🤖 AI Summary
Large language models (LLMs) suffer from low search efficiency and insufficient path diversity in complex multi-step reasoning tasks. Method: This paper proposes a soft reasoning framework based on first-token embedding optimization. Departing from discrete token sampling, it introduces continuous, controllable perturbations directly in the embedding space and integrates a differentiable verifier-guided Bayesian optimization procedure to achieve balanced exploration and exploitation—yielding a model-agnostic inference paradigm. Crucially, it requires no chain-of-thought prompting or task-specific heuristics and supports plug-and-play integration with arbitrary black-box LLMs. Contribution/Results: Experiments demonstrate substantial improvements in both accuracy and answer coherence across diverse multi-step reasoning benchmarks, while incurring negligible computational overhead. The framework establishes a new direction for efficient, gradient-informed reasoning over frozen LLMs without architectural modification or fine-tuning.
📝 Abstract
Large Language Models (LLMs) struggle with complex reasoning due to limited diversity and inefficient search. We propose Soft Reasoning, an embedding-based search framework that optimises the embedding of the first token to guide generation.

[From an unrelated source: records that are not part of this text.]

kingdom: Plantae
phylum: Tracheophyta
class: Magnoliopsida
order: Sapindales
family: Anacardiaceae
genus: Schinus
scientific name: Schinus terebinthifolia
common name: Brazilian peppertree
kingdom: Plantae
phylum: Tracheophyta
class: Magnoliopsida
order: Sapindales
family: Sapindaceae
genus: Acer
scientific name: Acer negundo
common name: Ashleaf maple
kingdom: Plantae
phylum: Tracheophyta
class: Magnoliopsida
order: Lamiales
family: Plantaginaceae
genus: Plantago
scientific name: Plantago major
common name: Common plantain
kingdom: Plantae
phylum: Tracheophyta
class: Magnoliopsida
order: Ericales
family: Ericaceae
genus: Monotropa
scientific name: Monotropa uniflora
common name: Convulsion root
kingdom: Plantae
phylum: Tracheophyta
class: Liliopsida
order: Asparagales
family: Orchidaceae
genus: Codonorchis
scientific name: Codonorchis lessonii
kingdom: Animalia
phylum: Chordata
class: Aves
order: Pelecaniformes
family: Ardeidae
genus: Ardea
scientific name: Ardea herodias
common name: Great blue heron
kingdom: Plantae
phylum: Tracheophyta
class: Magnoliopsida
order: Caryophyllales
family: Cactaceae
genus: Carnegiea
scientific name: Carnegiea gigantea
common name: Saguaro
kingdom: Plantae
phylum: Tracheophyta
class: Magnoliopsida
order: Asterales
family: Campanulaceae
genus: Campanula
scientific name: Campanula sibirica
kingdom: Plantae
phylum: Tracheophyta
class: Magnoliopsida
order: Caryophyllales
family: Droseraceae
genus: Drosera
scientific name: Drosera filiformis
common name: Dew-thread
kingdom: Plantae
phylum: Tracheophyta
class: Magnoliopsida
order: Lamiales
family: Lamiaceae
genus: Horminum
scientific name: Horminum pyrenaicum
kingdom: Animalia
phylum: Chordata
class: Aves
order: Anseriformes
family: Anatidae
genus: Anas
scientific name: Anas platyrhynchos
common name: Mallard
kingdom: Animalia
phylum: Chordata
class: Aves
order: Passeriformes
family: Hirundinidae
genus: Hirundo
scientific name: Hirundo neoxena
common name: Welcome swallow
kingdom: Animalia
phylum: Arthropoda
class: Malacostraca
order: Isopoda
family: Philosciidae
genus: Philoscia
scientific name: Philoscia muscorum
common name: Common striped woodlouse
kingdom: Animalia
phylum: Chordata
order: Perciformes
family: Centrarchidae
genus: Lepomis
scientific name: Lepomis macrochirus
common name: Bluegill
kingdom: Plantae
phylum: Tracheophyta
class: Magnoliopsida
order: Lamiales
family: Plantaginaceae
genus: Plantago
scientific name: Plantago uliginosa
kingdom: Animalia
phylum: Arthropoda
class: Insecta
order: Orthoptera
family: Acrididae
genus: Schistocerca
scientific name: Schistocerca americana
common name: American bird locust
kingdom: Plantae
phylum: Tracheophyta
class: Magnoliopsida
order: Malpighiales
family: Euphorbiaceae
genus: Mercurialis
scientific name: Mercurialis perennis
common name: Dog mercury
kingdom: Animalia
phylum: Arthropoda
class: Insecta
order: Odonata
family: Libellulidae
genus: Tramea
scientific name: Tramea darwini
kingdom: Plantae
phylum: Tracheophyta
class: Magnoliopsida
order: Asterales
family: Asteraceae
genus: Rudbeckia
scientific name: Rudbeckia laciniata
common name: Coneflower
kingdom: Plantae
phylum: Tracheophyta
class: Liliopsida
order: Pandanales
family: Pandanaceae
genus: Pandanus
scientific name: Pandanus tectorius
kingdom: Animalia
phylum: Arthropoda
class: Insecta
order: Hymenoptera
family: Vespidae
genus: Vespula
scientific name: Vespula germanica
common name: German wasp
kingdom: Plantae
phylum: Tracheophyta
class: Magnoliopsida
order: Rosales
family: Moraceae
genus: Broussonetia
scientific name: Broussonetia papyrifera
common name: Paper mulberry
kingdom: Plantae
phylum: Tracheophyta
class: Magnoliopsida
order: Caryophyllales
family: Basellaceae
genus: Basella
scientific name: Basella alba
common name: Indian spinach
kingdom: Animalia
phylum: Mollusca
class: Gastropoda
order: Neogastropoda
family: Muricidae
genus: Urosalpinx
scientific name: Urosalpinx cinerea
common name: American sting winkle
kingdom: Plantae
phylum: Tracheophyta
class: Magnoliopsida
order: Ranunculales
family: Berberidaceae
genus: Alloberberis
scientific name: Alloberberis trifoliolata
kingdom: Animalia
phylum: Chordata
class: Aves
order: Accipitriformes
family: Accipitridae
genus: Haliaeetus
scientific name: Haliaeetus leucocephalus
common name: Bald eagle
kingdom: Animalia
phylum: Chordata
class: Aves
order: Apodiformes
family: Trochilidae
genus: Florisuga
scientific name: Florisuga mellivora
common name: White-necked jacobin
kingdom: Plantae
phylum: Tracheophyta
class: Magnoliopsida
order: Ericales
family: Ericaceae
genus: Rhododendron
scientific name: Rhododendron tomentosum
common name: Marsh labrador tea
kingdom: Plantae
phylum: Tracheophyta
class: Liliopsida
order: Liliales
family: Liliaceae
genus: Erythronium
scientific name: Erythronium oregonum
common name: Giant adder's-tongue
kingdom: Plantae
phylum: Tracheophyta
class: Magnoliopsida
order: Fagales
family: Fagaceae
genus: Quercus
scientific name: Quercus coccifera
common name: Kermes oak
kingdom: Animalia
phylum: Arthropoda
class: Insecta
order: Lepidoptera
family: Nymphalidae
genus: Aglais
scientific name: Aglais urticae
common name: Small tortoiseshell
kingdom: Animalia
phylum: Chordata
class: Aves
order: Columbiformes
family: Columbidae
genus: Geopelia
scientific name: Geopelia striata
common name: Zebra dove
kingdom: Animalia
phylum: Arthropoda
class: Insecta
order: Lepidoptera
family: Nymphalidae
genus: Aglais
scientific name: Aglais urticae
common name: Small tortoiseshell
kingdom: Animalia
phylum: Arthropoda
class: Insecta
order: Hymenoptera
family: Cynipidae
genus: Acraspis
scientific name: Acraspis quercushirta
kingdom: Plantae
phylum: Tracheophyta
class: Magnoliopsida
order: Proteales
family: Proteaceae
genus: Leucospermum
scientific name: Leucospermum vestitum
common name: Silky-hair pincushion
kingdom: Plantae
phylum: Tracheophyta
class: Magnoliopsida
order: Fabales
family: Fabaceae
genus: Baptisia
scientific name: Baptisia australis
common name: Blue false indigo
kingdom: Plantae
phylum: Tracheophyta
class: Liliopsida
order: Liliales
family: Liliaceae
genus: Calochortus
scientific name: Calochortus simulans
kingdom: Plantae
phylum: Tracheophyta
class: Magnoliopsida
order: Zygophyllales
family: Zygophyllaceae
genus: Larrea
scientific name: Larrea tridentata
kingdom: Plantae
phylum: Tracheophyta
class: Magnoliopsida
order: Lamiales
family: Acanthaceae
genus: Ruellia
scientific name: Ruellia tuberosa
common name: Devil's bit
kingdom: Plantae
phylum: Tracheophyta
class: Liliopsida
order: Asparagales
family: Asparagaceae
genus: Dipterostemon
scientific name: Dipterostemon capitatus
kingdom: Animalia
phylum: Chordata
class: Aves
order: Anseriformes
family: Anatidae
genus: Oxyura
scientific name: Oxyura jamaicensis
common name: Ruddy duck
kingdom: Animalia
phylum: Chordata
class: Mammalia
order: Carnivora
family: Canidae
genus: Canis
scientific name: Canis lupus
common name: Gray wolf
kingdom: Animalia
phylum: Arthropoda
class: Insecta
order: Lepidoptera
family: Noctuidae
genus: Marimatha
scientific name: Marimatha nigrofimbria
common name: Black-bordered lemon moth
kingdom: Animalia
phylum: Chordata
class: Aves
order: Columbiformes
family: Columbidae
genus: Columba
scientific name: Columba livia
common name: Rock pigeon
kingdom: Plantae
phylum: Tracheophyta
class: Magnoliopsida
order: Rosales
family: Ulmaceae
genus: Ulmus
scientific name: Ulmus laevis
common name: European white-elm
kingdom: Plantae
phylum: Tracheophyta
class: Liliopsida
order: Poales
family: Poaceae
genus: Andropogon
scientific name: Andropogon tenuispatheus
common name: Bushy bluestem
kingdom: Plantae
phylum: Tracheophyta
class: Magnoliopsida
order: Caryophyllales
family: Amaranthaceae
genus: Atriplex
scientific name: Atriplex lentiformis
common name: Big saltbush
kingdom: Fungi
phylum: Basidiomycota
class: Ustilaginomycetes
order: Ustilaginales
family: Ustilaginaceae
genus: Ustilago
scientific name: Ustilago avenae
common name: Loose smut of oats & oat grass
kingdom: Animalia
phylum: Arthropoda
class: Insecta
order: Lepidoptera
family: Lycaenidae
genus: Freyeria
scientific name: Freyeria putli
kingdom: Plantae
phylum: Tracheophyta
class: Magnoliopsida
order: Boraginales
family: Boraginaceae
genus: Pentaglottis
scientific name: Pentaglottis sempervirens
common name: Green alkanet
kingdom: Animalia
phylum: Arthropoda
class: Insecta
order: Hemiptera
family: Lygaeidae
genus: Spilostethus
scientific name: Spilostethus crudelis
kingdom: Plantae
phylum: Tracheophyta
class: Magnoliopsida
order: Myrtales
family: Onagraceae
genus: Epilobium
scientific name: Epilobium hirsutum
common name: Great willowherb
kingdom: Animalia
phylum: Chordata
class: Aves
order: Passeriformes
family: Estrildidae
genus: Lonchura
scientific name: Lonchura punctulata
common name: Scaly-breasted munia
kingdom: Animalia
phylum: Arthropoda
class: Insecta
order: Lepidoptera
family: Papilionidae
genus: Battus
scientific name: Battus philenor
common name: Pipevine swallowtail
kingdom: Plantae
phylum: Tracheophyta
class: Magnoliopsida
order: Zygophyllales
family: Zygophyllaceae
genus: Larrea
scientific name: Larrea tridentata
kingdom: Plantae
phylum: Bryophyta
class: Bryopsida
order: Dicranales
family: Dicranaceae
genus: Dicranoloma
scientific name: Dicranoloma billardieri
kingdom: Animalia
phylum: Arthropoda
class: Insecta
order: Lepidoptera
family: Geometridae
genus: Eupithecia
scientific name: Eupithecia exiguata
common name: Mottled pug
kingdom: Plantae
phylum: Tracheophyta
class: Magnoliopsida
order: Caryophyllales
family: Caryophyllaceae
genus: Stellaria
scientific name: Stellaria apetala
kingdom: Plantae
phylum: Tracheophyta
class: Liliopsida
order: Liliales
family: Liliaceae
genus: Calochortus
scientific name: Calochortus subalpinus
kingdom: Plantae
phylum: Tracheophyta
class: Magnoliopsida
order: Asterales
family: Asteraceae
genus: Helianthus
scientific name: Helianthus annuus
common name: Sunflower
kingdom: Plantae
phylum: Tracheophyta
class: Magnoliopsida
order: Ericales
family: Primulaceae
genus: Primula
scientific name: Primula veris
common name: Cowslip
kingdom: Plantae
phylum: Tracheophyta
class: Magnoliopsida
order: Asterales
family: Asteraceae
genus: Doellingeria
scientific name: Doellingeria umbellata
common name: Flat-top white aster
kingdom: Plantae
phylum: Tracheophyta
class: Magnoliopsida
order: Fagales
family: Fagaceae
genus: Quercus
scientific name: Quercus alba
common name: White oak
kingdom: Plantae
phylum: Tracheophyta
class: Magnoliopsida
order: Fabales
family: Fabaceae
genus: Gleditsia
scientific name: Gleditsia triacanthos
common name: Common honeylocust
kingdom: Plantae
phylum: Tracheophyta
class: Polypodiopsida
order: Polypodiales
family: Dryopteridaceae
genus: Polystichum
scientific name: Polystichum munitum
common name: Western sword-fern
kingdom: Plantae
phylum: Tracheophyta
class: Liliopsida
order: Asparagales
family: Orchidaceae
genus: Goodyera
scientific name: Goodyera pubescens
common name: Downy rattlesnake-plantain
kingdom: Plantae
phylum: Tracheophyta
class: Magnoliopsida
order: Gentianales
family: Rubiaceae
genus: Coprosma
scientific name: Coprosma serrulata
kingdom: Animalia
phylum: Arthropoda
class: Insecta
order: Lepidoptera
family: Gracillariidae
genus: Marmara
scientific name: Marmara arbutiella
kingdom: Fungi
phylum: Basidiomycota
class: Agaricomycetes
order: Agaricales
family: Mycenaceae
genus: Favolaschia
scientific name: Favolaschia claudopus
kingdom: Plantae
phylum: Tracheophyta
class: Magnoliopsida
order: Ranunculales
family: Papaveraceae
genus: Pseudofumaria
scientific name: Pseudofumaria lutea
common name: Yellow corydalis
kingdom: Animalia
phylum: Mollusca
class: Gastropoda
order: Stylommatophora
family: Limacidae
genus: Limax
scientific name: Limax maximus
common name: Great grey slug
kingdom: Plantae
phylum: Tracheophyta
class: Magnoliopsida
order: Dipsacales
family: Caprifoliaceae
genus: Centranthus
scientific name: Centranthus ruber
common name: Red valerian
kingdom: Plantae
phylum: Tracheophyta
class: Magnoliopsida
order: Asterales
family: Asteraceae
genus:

It combines (1) embedding perturbation for controlled exploration and (2) Bayesian optimisation to refine embeddings via a verifier-guided objective, balancing exploration and exploitation. This approach improves reasoning accuracy and coherence while avoiding reliance on heuristic search. Experiments demonstrate superior correctness with minimal computation, making it a scalable, model-agnostic solution.